Search code examples
clibxml2

Read contents from xml file and store in an array


I'm working with xml for the first time and I have some problems in storing the contents of the xml file in an array. I'm using libxml2 for parsing the xml file and I'm able to get the data and able to print it. The code is given below:

#include <stdio.h>
#include <string.h>
#include <stdlib.h>
#include <libxml/xmlmemory.h>
#include <libxml/parser.h>
#include <wchar.h>

wchar_t buffer[7][50]={"\0"};

static void parseDoc(const char *docname) 
{

    xmlDocPtr doc;
    xmlNodePtr cur;
    xmlChar *key;
    int i=0;
    doc = xmlParseFile(docname);

    if (doc == NULL ) {

    fprintf(stderr,"Document not parsed successfully. \n");
     return;
    }

    cur = xmlDocGetRootElement(doc);

    if (cur == NULL) 
    {
      fprintf(stderr,"empty document\n");
      xmlFreeDoc(doc);
      return;
    }

    cur = cur->xmlChildrenNode;

    while (cur != NULL) 
    {
        key = xmlNodeListGetString(doc, cur->xmlChildrenNode, 1);
        wmemcpy(buffer[i],(wchar_t*)(key),size(key));   /*segmentation fault at this stage*/        
        printf("Content : %s\n", key);
        xmlFree(key);
        i++;
        cur = cur->next;
    }
    xmlFreeDoc(doc);
    return;
}

int main(void) 
{
   const char *docname="/home/workspace/TestProject/Text.xml;
   parseDoc (docname);
   return (1);
 }

The sample xml file is provided below

 <?xml version="1.0"?>
 <story>
  <author>John Fleck</author>
  <datewritten>June 2, 2002</datewritten>
  <keyword>example keyword</keyword>
  <headline>This is the headline</headline>
  <para>This is the body text.</para>
 </story>

The output of the file contents when printed on the screen were as below

Content : null

Content : John Fleck

Content : null

Content : June 2, 2002

Content : null

Content : example keyword

Content : null

Content : This is the headline

Content : null

Content : This is the body text.

I feel that the content of the file being null in few places is causing the problem in copy and hence generating the segmentation fault. Please let me know how to fix the problem and is there an better way to get the thing done. I had done a similar xml file read using MSXML parser and this is my first time with Linux API's.

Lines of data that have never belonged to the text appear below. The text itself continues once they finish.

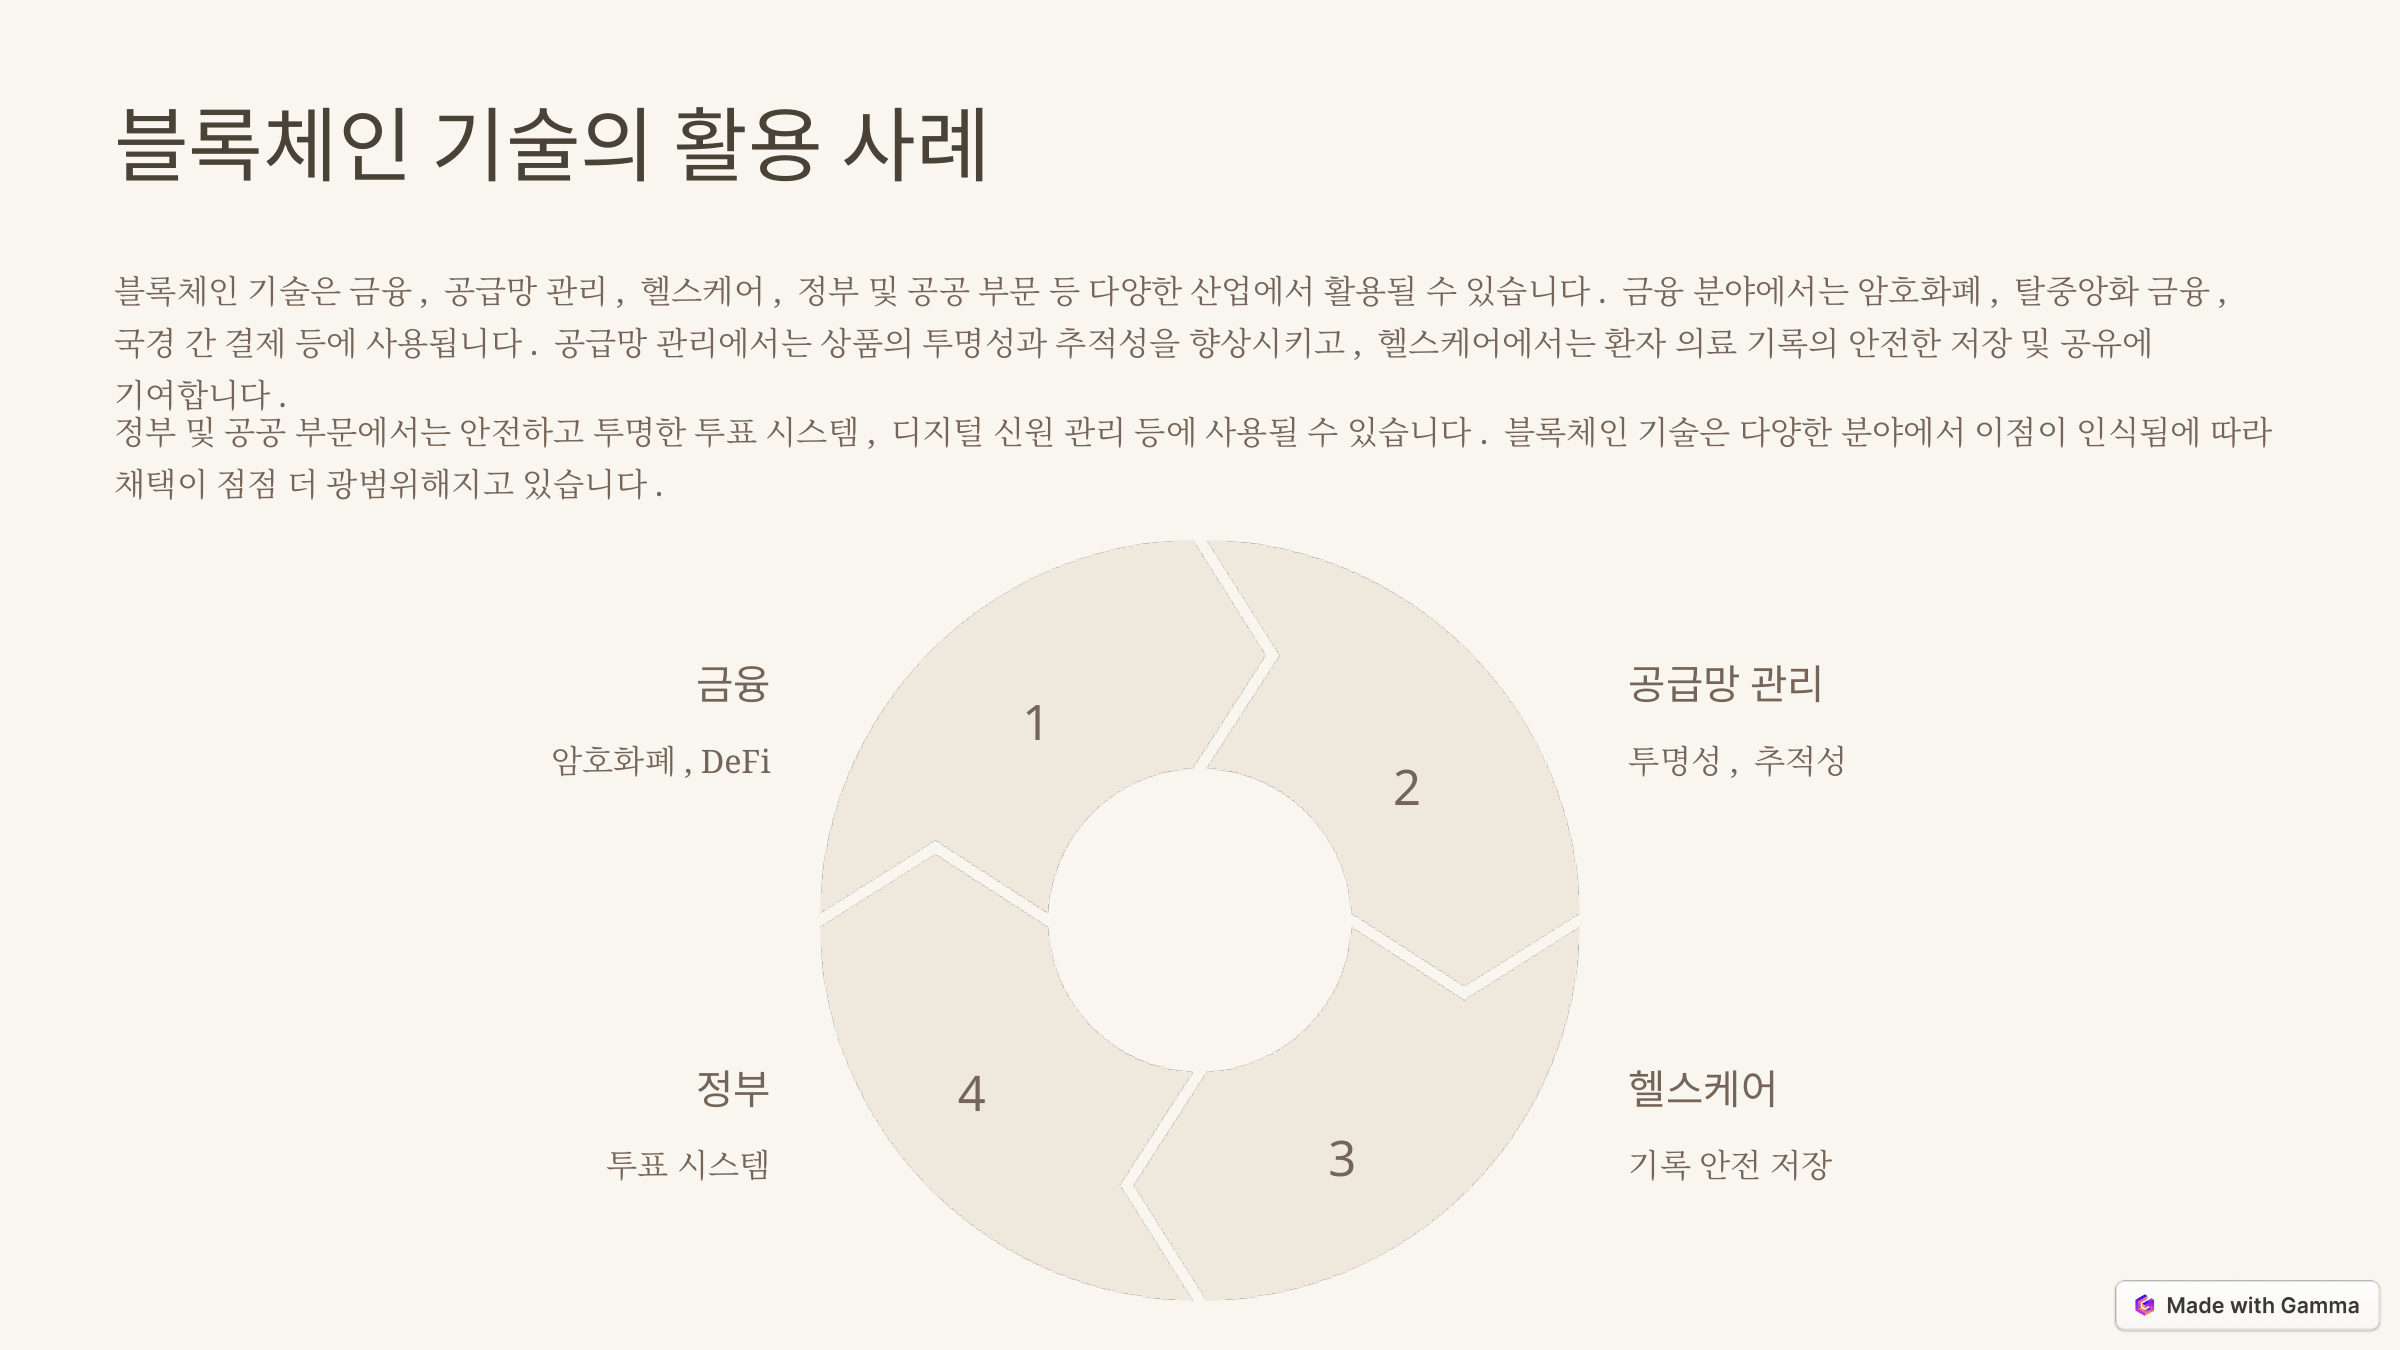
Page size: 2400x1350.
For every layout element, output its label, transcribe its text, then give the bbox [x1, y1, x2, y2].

picture [2106, 1271, 2389, 1339]
text_box 정부 및 공공 부문에서는 안전하고 투명한 투표 시스템, 디지털 신원 관리 등에 사용될 수 있습니다. 블록체인 기술은 다양한 분야에서 이점이 인식됨에 따라 채택이 점점 더 광범위해지고 있습니다. [114, 399, 2286, 504]
text_box 헬스케어 [1628, 1061, 2038, 1113]
text_box 기록 안전 저장 [1628, 1132, 2286, 1185]
text_box 금융 [361, 656, 771, 708]
text_box 블록체인 기술의 활용 사례 [114, 89, 1004, 193]
text_box 블록체인 기술은 금융, 공급망 관리, 헬스케어, 정부 및 공공 부문 등 다양한 산업에서 활용될 수 있습니다. 금융 분야에서는 암호화폐, 탈중앙화 금융, 국경 간 결제 등에 사용됩니다. 공급망 관리에서는 상품의 투명성과 추적성을 향상시키고, 헬스케어에서는 환자 의료 기록의 안전한 저장 및 공유에 기여합니다. [114, 257, 2286, 363]
text_box 투표 시스템 [114, 1132, 771, 1185]
text_box 암호화폐, DeFi [114, 727, 771, 780]
text_box 투명성, 추적성 [1628, 727, 2286, 780]
text_box 공급망 관리 [1628, 656, 2038, 708]
text_box 정부 [361, 1061, 771, 1113]
picture [820, 540, 1580, 1301]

EDIT The copying part is performed as below but the contents of the wchart array are garbled. Further help would be appreciated.

while (cur != NULL) {

    key = xmlNodeListGetString(doc, cur->xmlChildrenNode, 1);
    if(key!=NULL)
    {
        wmemcpy(DiscRead[i],(const wchar_t *)key,sizeof(key));
        i++;
    }

    printf("keyword: %s\n", key);
    xmlFree(key);

    cur = cur->next;
}

Solution

  • Your code has multiple problems:

    • You use wchar_t for your string array. This isn't appropriate for the UTF-8 encoded strings you'll get from libxml2. You should stick with xmlChar or use char.
    • You use xmlNodeListGetString to get the text content of nodes passing cur->xmlChildrenNode as node list. The latter will be NULL for text nodes, so xmlNodeListGetString will return NULL as an error condition. You should simply call xmlNodeGetContent on the current node but only if it is an element node.
    • Using xmlChildrenNode as field name is deprecated. You should use children.
    • The call to wmemcpy is dangerous. I'd suggest something safer like strlcpy.

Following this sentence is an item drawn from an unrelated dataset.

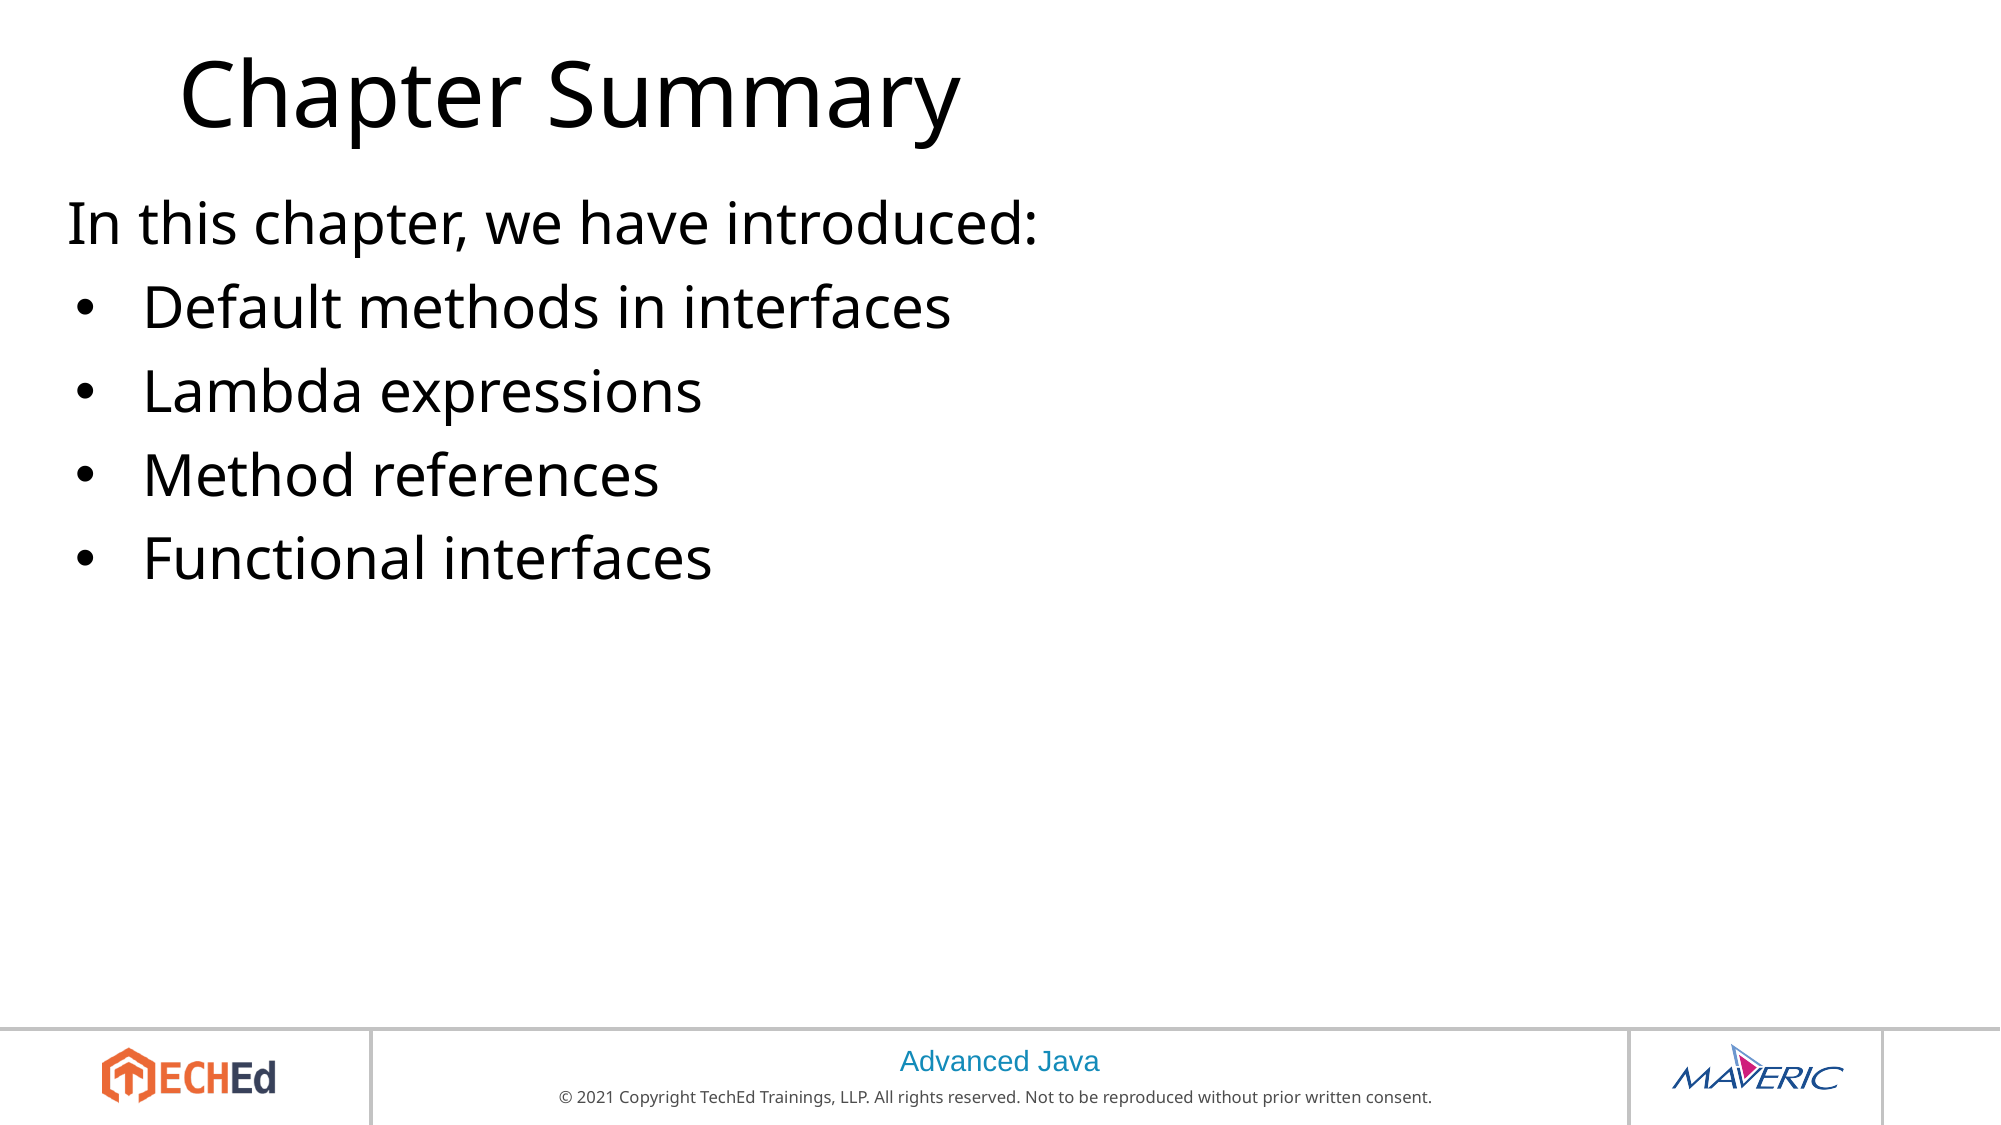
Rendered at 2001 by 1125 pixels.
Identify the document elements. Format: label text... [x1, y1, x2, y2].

    Try something like this:

    char buffer[7][50];
    
    static void parseDoc(const char *docname)
    {
        xmlDocPtr doc;
        xmlNodePtr cur;
        xmlChar *key;
        int i = 0;
        doc = xmlParseFile(docname);
    
        if (doc == NULL) {
            fprintf(stderr, "Document not parsed successfully. \n");
            return;
        }
    
        cur = xmlDocGetRootElement(doc);
    
        if (cur == NULL) {
            fprintf(stderr, "empty document\n");
            xmlFreeDoc(doc);
            return;
        }
    
        for (cur = cur->children; cur != NULL; cur = cur->next) {
            if (cur->type != XML_ELEMENT_NODE)
                continue;
            key = xmlNodeGetContent(cur);
            strlcpy(buffer[i], key, 50);
            printf("Content : %s\n", key);
            xmlFree(key);
            i++;
        }
    
        xmlFreeDoc(doc);
    }
    

    You should also check that i doesn't overrun the number of strings in your array.